[docs] DataLoaderConfiguration docstring (#3103)

huggingface · Sep 11, 2024 · b32d8bc · b32d8bc
1 parent d5b7b70
commit b32d8bc
Showing 1 changed file with 28 additions and 0 deletions.
diff --git a/src/accelerate/utils/dataclasses.py b/src/accelerate/utils/dataclasses.py
@@ -733,6 +733,34 @@ class TensorInformation:
 class DataLoaderConfiguration:
     """
     Configuration for dataloader-related items when calling `accelerator.prepare`.
+
+    Args:
+        split_batches (`bool`, defaults to `False`):
+            Whether or not the accelerator should split the batches yielded by the dataloaders across the devices.
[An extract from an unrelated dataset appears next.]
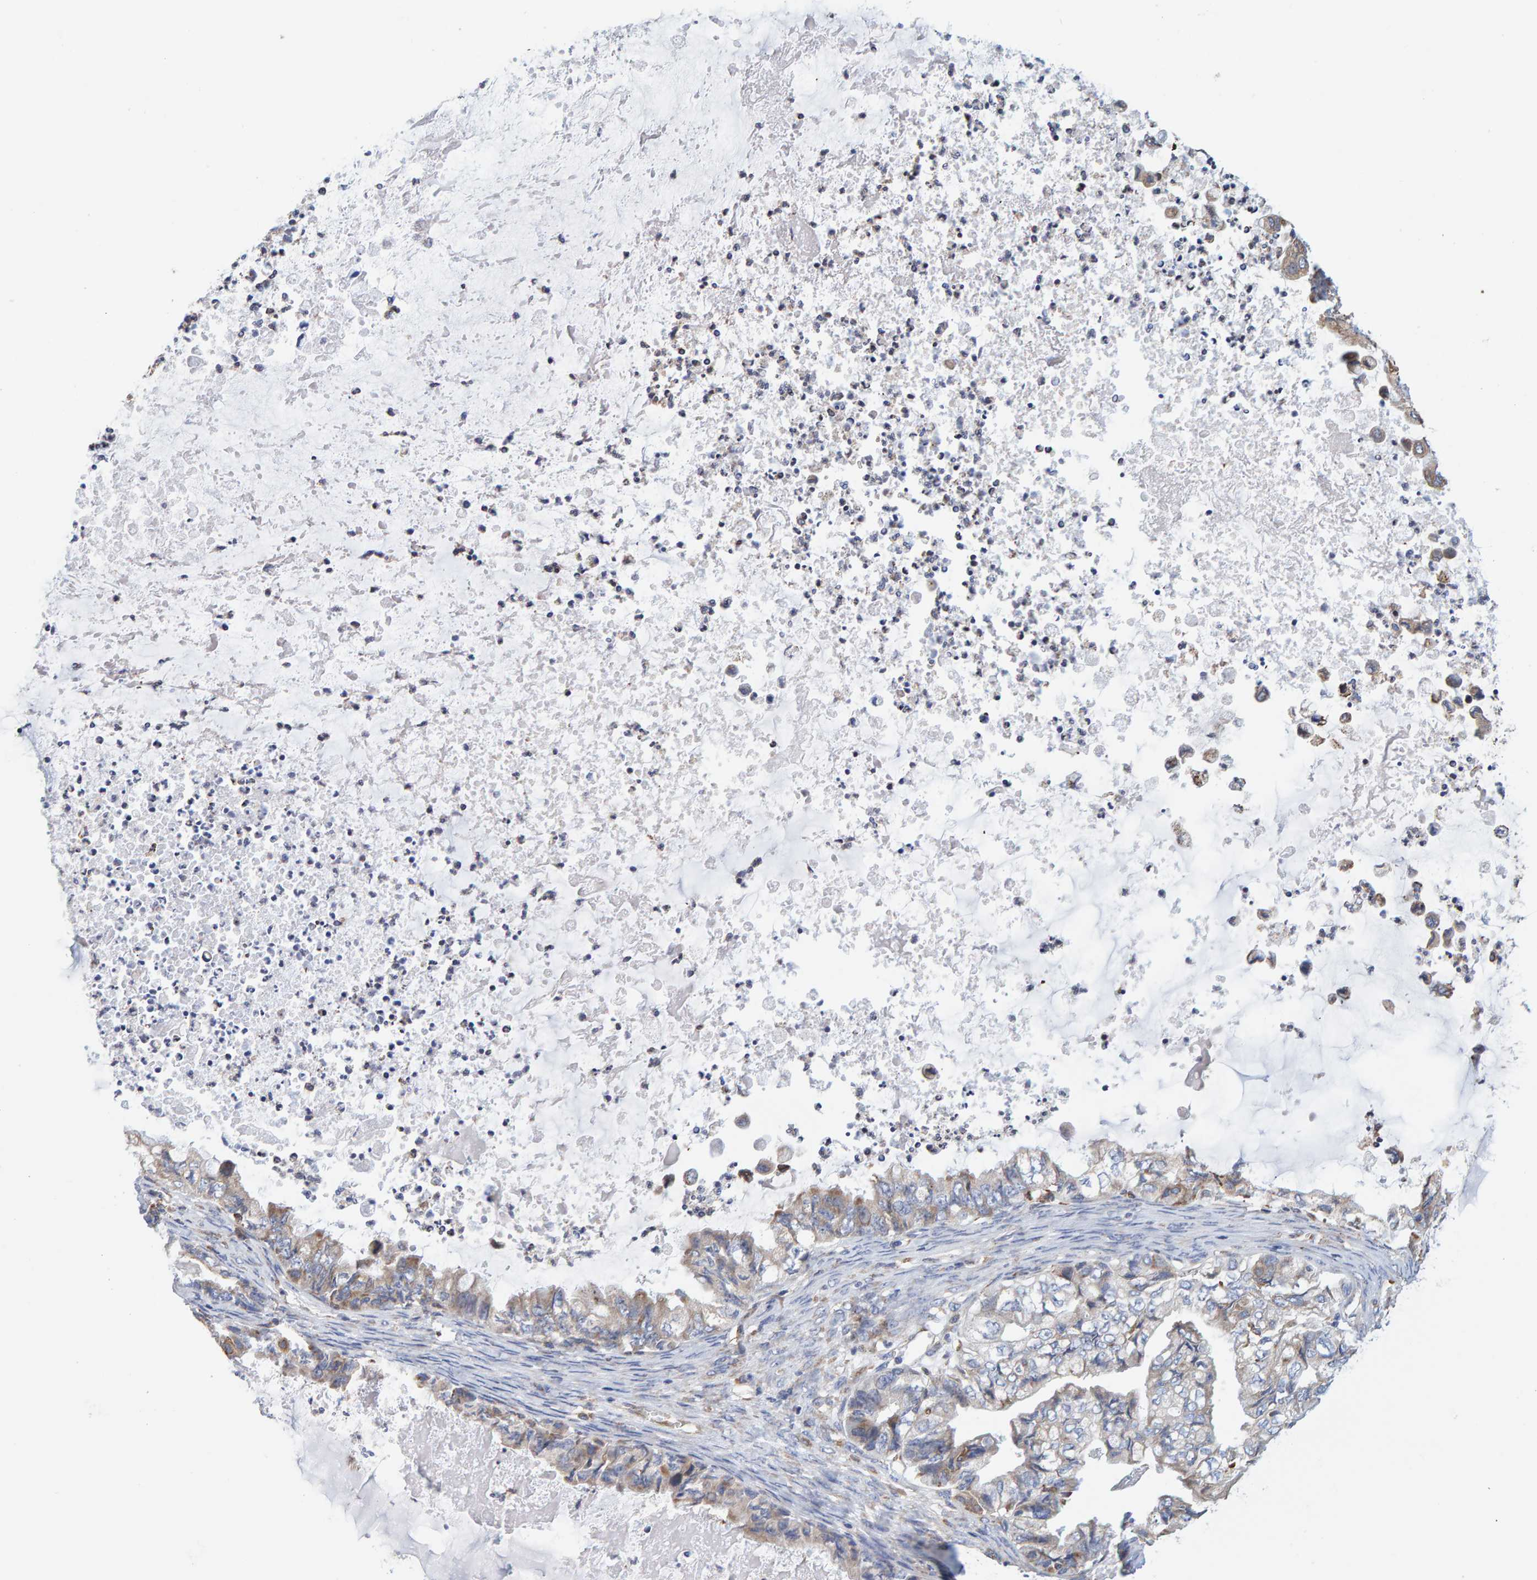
{"staining": {"intensity": "weak", "quantity": "25%-75%", "location": "cytoplasmic/membranous"}, "tissue": "ovarian cancer", "cell_type": "Tumor cells", "image_type": "cancer", "snomed": [{"axis": "morphology", "description": "Cystadenocarcinoma, mucinous, NOS"}, {"axis": "topography", "description": "Ovary"}], "caption": "High-magnification brightfield microscopy of ovarian mucinous cystadenocarcinoma stained with DAB (brown) and counterstained with hematoxylin (blue). tumor cells exhibit weak cytoplasmic/membranous staining is seen in about25%-75% of cells. The protein of interest is shown in brown color, while the nuclei are stained blue.", "gene": "SGPL1", "patient": {"sex": "female", "age": 80}}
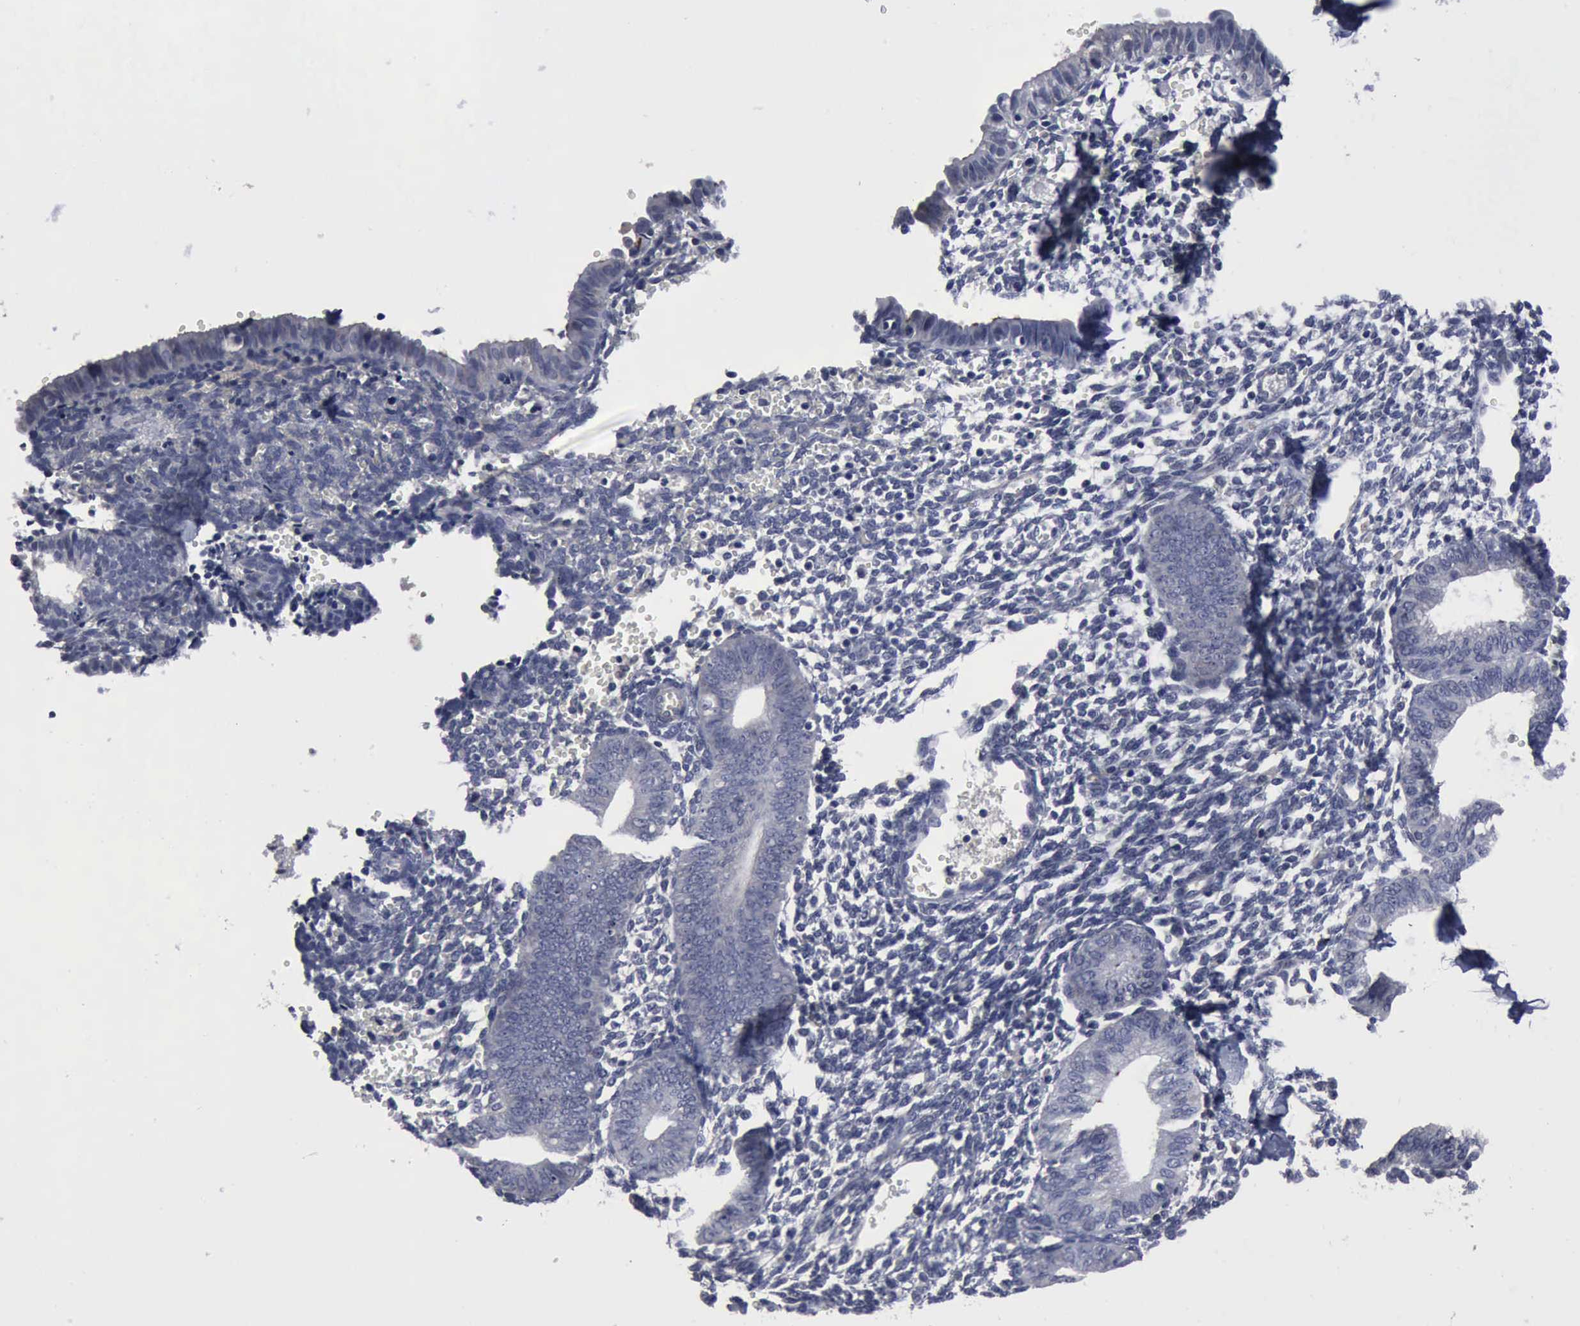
{"staining": {"intensity": "negative", "quantity": "none", "location": "none"}, "tissue": "endometrium", "cell_type": "Cells in endometrial stroma", "image_type": "normal", "snomed": [{"axis": "morphology", "description": "Normal tissue, NOS"}, {"axis": "topography", "description": "Endometrium"}], "caption": "Protein analysis of unremarkable endometrium reveals no significant positivity in cells in endometrial stroma.", "gene": "MYO18B", "patient": {"sex": "female", "age": 61}}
If
+            `True`, the actual batch size used will be the same on any kind of distributed processes, but it must be a
+            round multiple of `num_processes` you are using. If `False`, actual batch size used will be the one set in
+            your script multiplied by the number of processes.
+        dispatch_batches (`bool`, defaults to `None`):
+            If set to `True`, the dataloader prepared by the Accelerator is only iterated through on the main process
+            and then the batches are split and broadcast to each process. Will default to `True` for `DataLoader` whose
+            underlying dataset is an `IterableDataset`, `False` otherwise.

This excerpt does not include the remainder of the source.